The quaint Circus in Basseterre’s old quarter on St Kitts was rebuilt after a fire in 1876 and is modelled after London’s Piccadilly.



But the edges of the town quickly fade into a ghetto where we feel rather unsafe. A friendly local, Reuben, escorts us back to the centre where we catch a local mini-bus to the north of the island.  A sign on the bus reads ‘If de music too loud you too old’.  The villages we pass through are poor, and people sit by their doors gazing out at the traffic.

It’s a long hike through the sugar cane fields to Rawlins Plantation.  Now that it’s no longer economically feasible to harvest it, the cane grows wild and untended - the industry was killed off with the introduction of sugar beet to Europe.  We reach the plantation hotel and enjoy a welcome drink on the shady patio overlooking the lovely gardens.


Philip and Kate’s studio and home at Rawlins Plantation, St Kitts



Nearby is Philip and Kate’s wonderful home where we are made most welcome and served fresh ginger and lemon tea with homemade banana bread.  Kate’s original art is lovely – if only our budget could run to it!  At least some designer note-cards will remind us of her work.

But behind all of this idyll is another story.  The (English) owner of the plantation hotel next door is in prison for murdering a white employee last year.  The body was found in the cane fields below.  There were many murders on this small island last year, 34 in all, though the same is almost certainly true of most Caribbean islands.


A room with a view – Kate Spencer’s studio


After an early start, we sail northwards up the coast and pass Brimstone Hill, an old strategically placed fort built by the British and eventually captured by the French after a long siege.

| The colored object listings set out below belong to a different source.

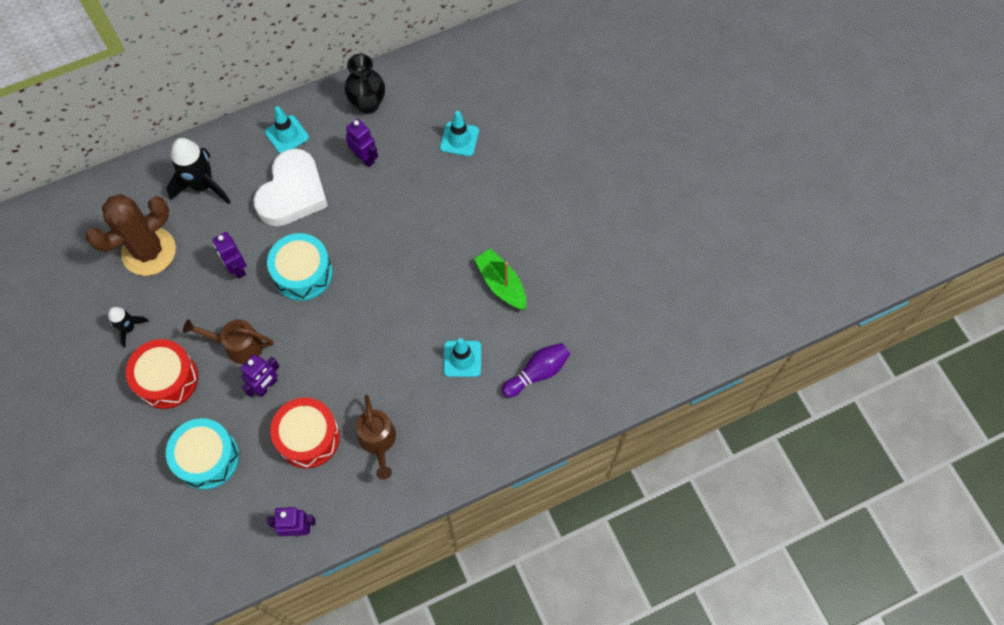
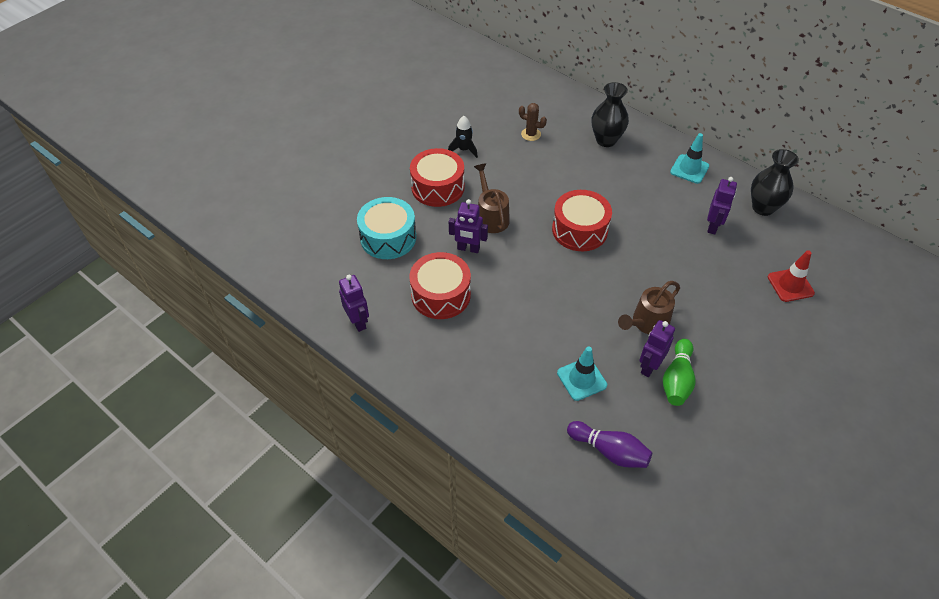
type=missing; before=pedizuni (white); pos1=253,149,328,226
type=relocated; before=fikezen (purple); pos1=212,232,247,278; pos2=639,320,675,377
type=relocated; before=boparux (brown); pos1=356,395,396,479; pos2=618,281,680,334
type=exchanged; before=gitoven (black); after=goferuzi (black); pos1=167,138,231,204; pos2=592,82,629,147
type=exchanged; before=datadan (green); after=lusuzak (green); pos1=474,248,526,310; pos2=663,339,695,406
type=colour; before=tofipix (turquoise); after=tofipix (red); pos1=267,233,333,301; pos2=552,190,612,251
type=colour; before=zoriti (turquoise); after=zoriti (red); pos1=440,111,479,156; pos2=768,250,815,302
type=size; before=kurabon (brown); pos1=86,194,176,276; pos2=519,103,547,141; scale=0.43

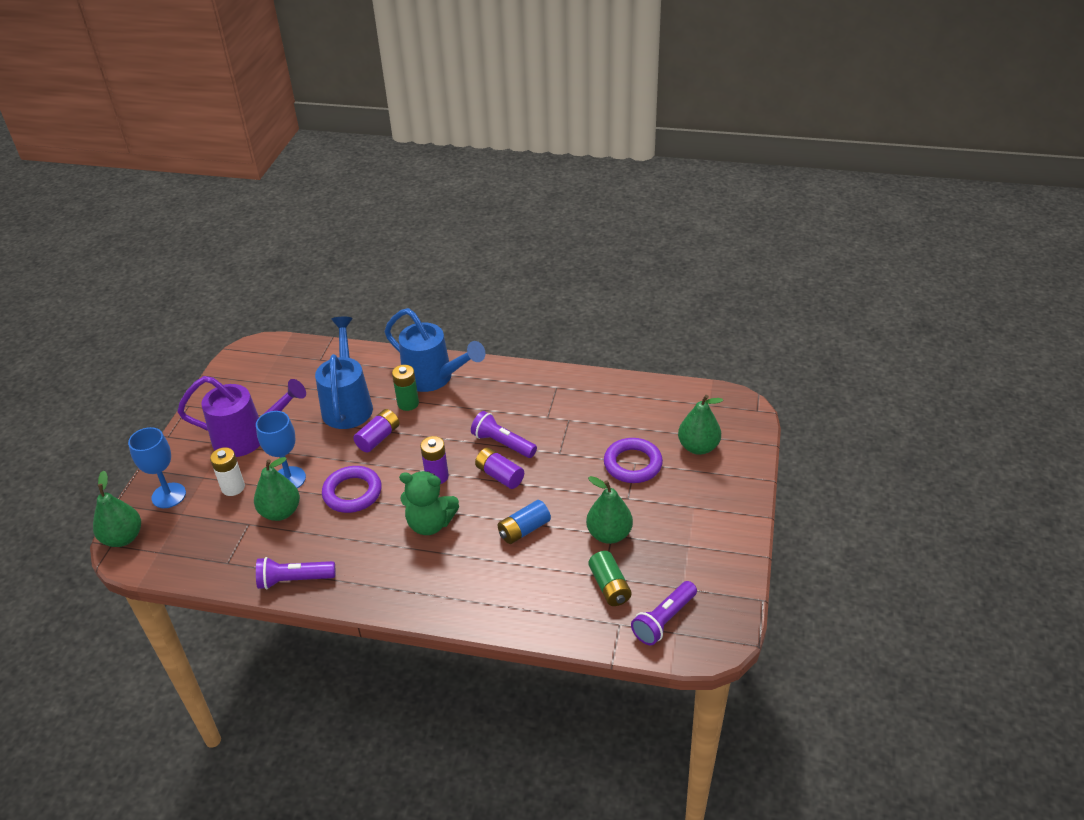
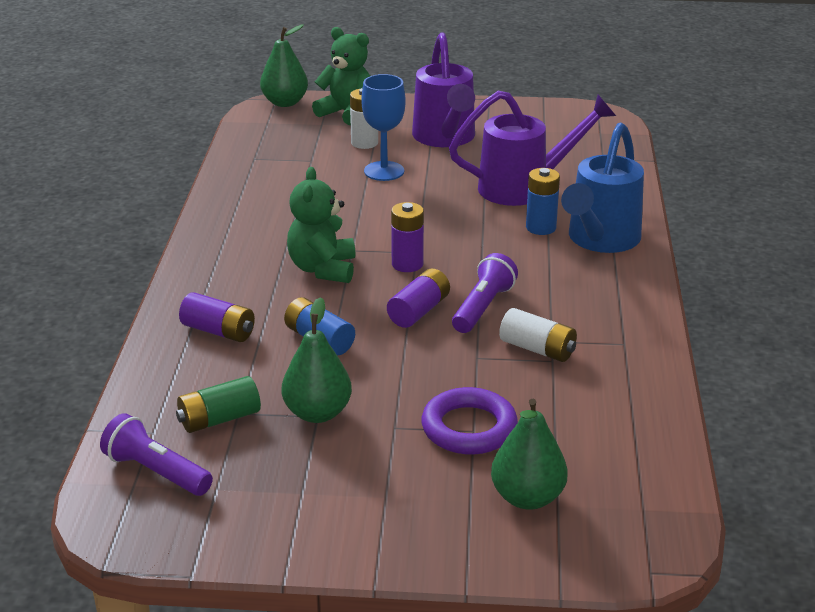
type=missing; before=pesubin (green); pos1=254,457,300,521
type=missing; before=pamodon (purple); pos1=256,557,335,589
type=missing; before=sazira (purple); pos1=322,466,382,513
type=appeared; after=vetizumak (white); pos2=499,308,577,362
type=relocated; before=vetizumak (purple); pos1=353,409,399,453; pos2=179,292,255,342
type=exchanged; before=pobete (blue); after=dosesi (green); pos1=128,427,186,508; pos2=312,27,370,125
type=colour; before=boparux (blue); after=boparux (purple); pos1=315,317,373,429; pos2=449,91,616,206
type=colour; before=vetizumak (green); after=vetizumak (blue); pos1=392,365,419,411; pos2=526,168,560,235

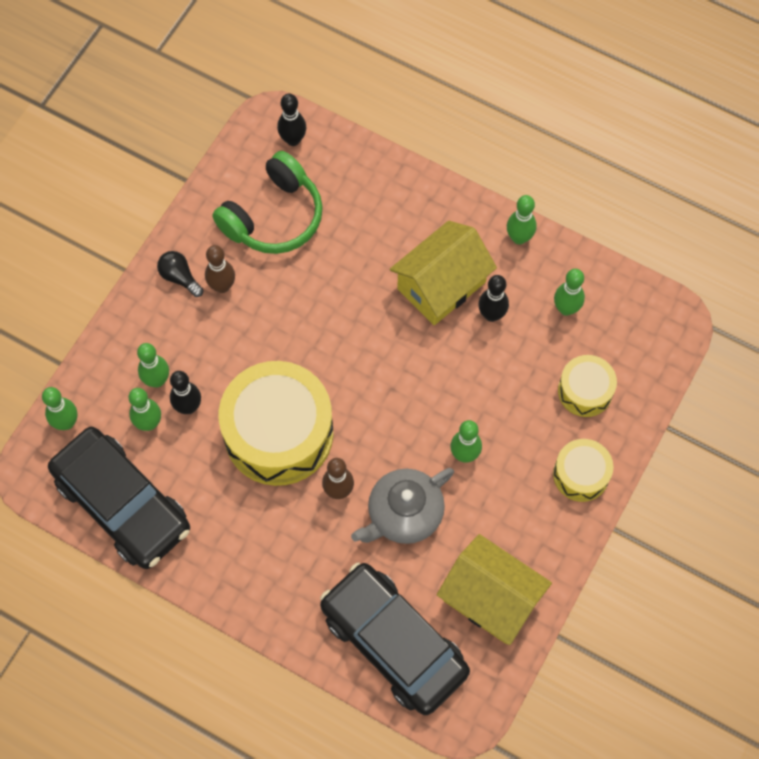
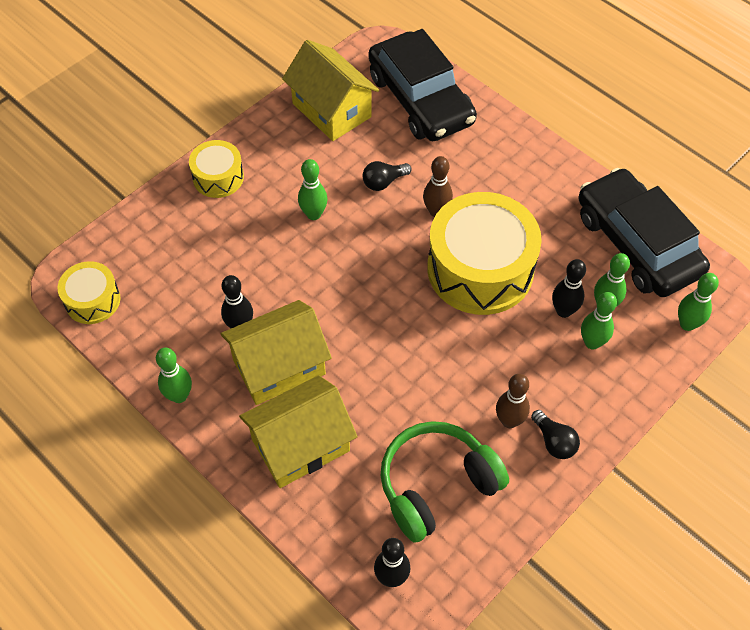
type=missing; before=lusuzak (green); pos1=554,269,585,316
type=appeared; after=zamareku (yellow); pos2=239,375,358,488
type=relocated; before=tofipix (yellow); pos1=558,355,617,417; pos2=58,261,121,324
type=exchanged; before=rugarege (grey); after=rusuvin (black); pos1=351,468,454,544; pos2=363,161,411,191

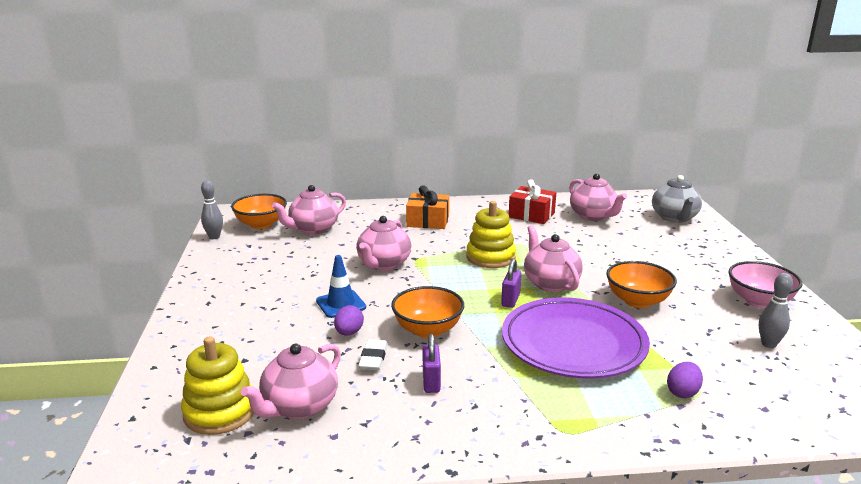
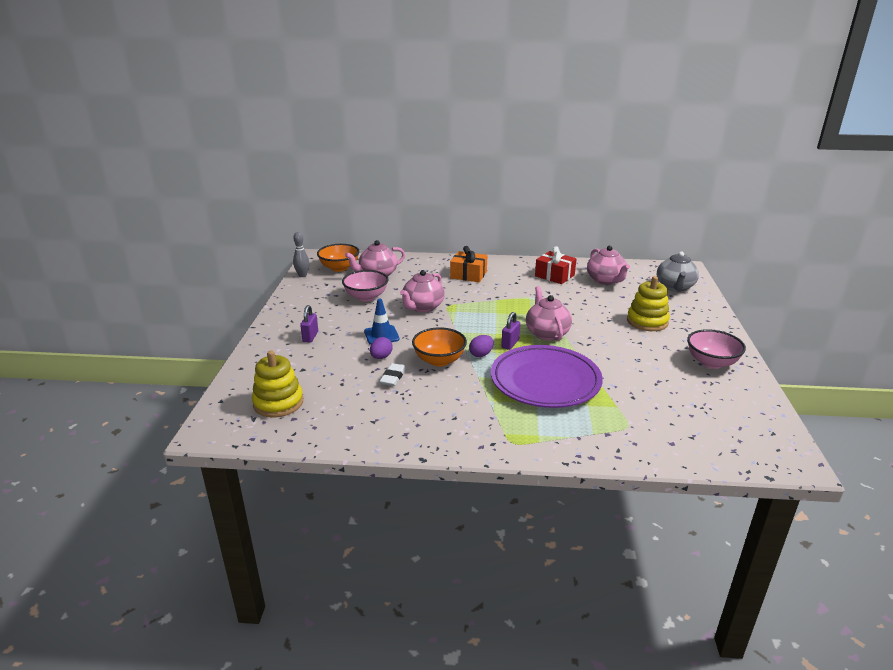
type=missing; before=rugarege (pink); pos1=241,344,341,419
type=missing; before=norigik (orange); pos1=606,261,677,308
type=missing; before=lusuzak (grey); pos1=759,273,793,348
type=appeared; after=norigik (pink); pos2=342,270,389,301
type=relocated; before=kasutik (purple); pos1=423,333,441,393; pos2=300,305,318,343
type=relocated; before=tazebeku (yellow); pos1=467,201,516,268; pos2=627,276,670,331
type=relocated; before=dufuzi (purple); pos1=667,362,703,398; pos2=469,335,494,357

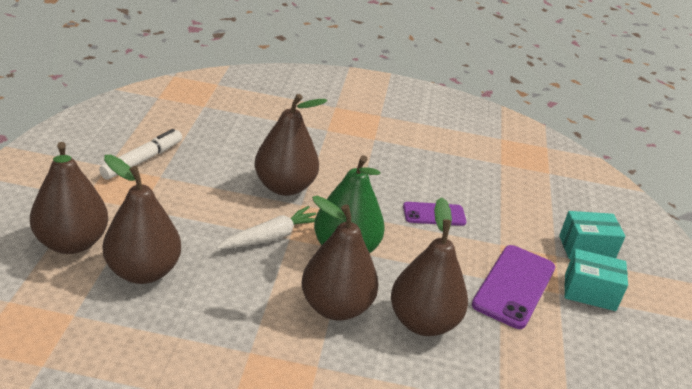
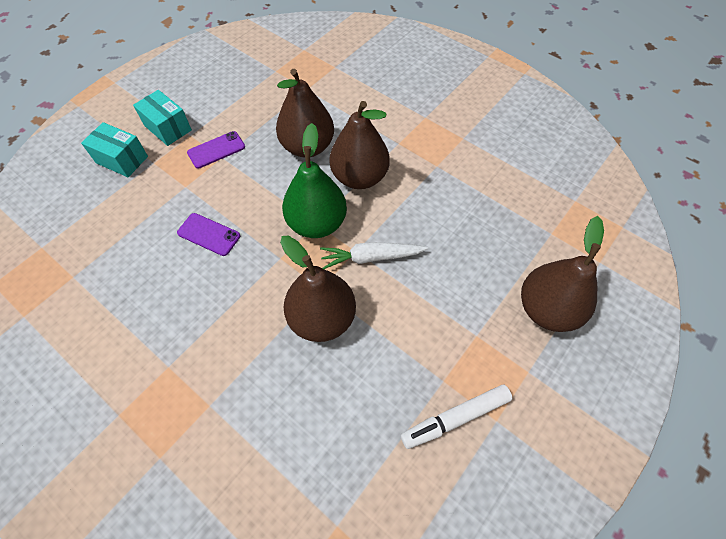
type=missing; before=pesubin (brown); pos1=103,155,181,284
type=size; before=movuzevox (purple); pos1=472,245,555,329; pos2=187,131,245,169; scale=0.61

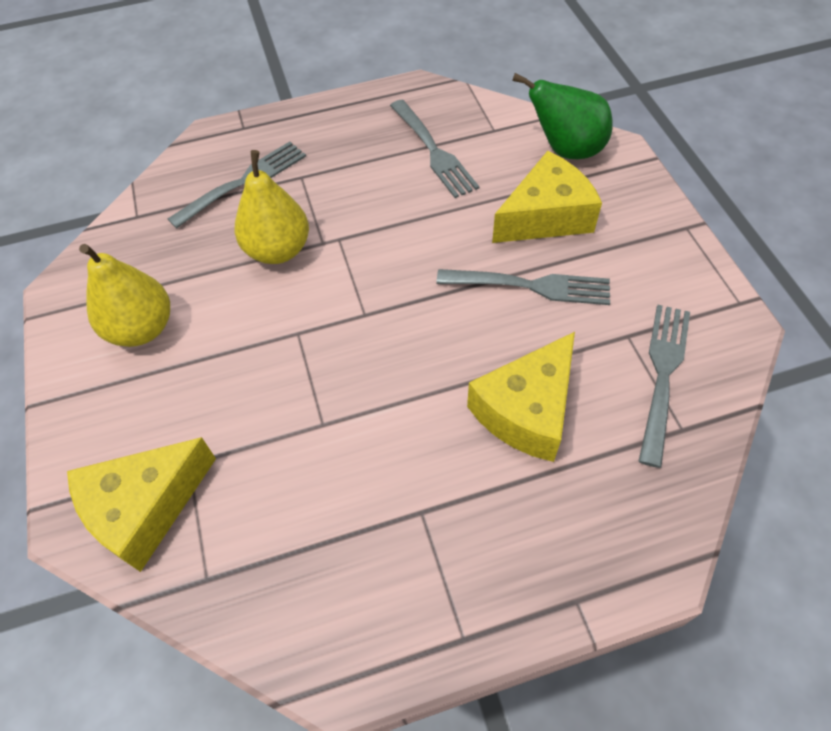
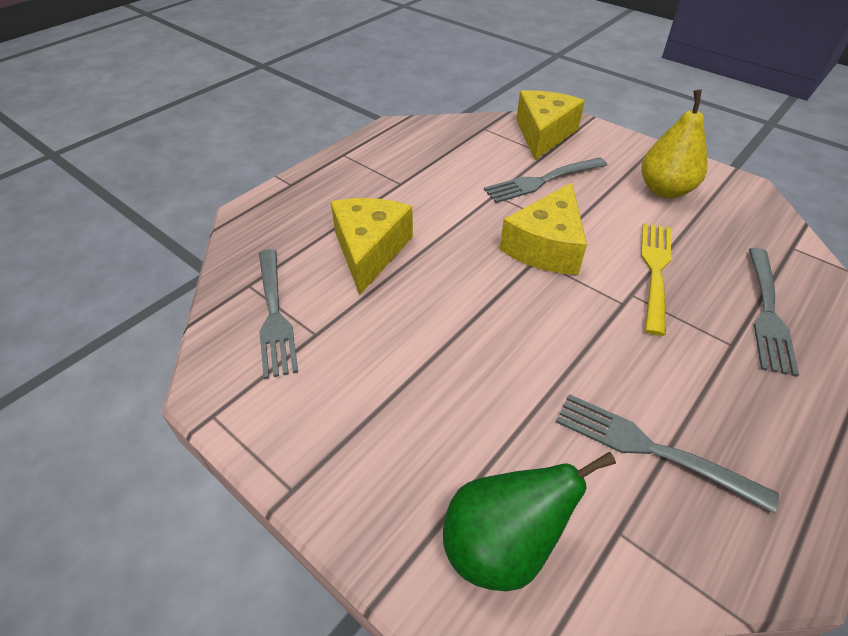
type=relocated; before=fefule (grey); pos1=437,269,610,305; pos2=484,157,607,203
type=relocated; before=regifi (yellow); pos1=492,151,602,243; pos2=500,182,587,275
type=exchanged; before=pesubin (yellow); after=fefule (yellow); pos1=235,150,309,264; pos2=641,223,671,336

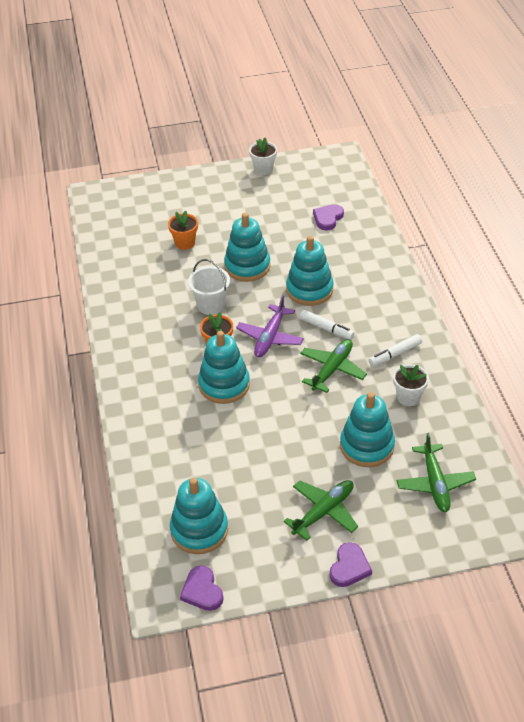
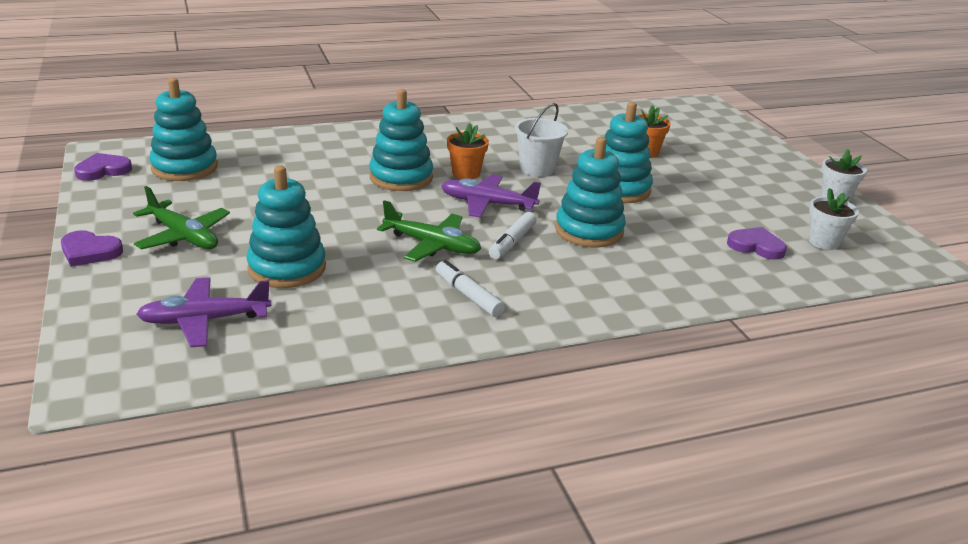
type=relocated; before=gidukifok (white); pos1=393,364,429,406; pos2=809,188,859,250
type=colour; before=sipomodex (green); after=sipomodex (purple); pos1=397,433,476,512; pos2=136,277,271,347

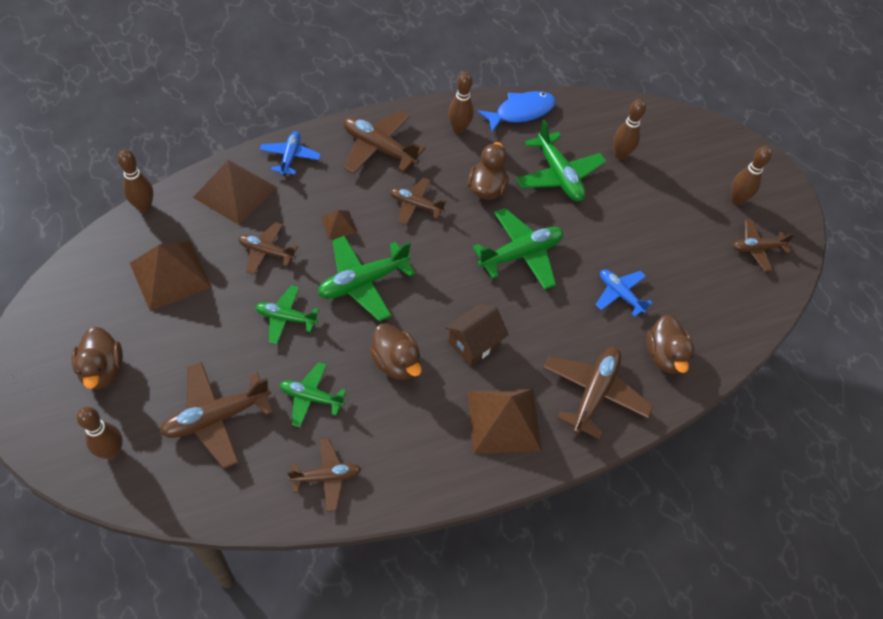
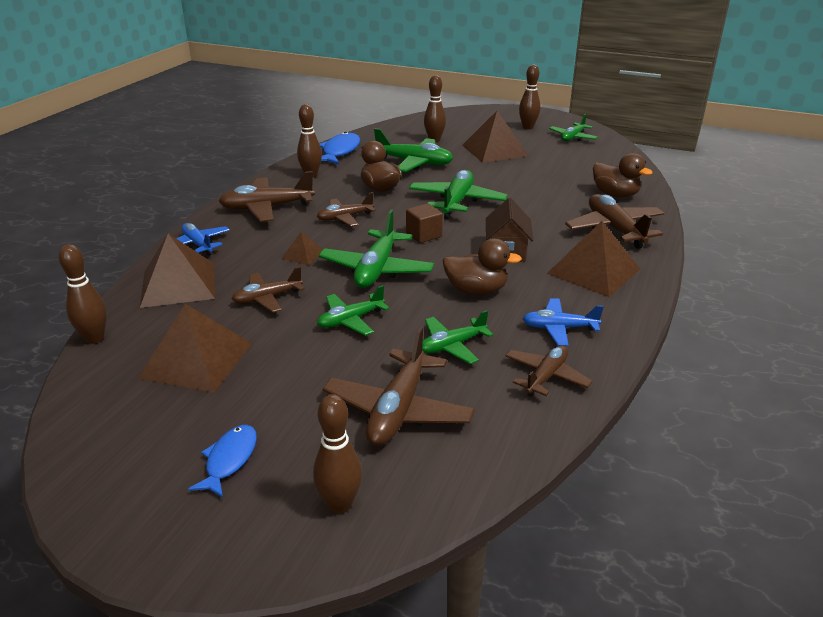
type=appeared; after=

About 1000 British soldiers held out for several months against 8000 French and eventually surrendered with full honour. 


Brimstone Hill, St Kitts


It’s a fast reach in lovely sunshine as we continue past Statia (St Eustatius) towards the fairytale island of Saba.   From a distance – and close by too – it looks like a giant rock, only 5 square miles and 3000 feet high.

Saba.  The small white dots near the peak are houses.




Until the 1940’s, Saba was almost inaccessible with only one unsheltered landing spot, Ladder Bay, leading to 800 steps.  Landing was only possible in calm conditions and everything had to be manhandled up the steps.  Now it has a tiny harbour for dinghies and a sort-of airport that is more like an aircraft carrier, but is still pretty remote.  Curiously there is now an offshore Medical School here, with students that increase the population by 50%.  Not a lot of clinical experience for them on Saba, I would have thought.

The snorkelling in this remote place is superb, and we swim through beautiful coral reefs, caves and tunnels with turtles and the widest variety of fish we have seen so far for company.

But with light winds forecast within 24 hours, we leave as the sun goes down to sail for the Virgin Islands.  The wind is behind us and we sail 100 miles effortlessly through the warm night, ‘goose-winged’ with full sails poled out either side of the boat.  There is plenty of shipping about, especially cruise ships and we pass Star Flyer and Freedom of the Seas.

It was only later that we learned that the polite yacht that let us pass in front during the night was Blue Pearl with our friends Steve and Dan!

By the following afternoon, after a change of plan, we are in the American Virgin Islands and snugly anchored in pretty Caneel Bay, St John.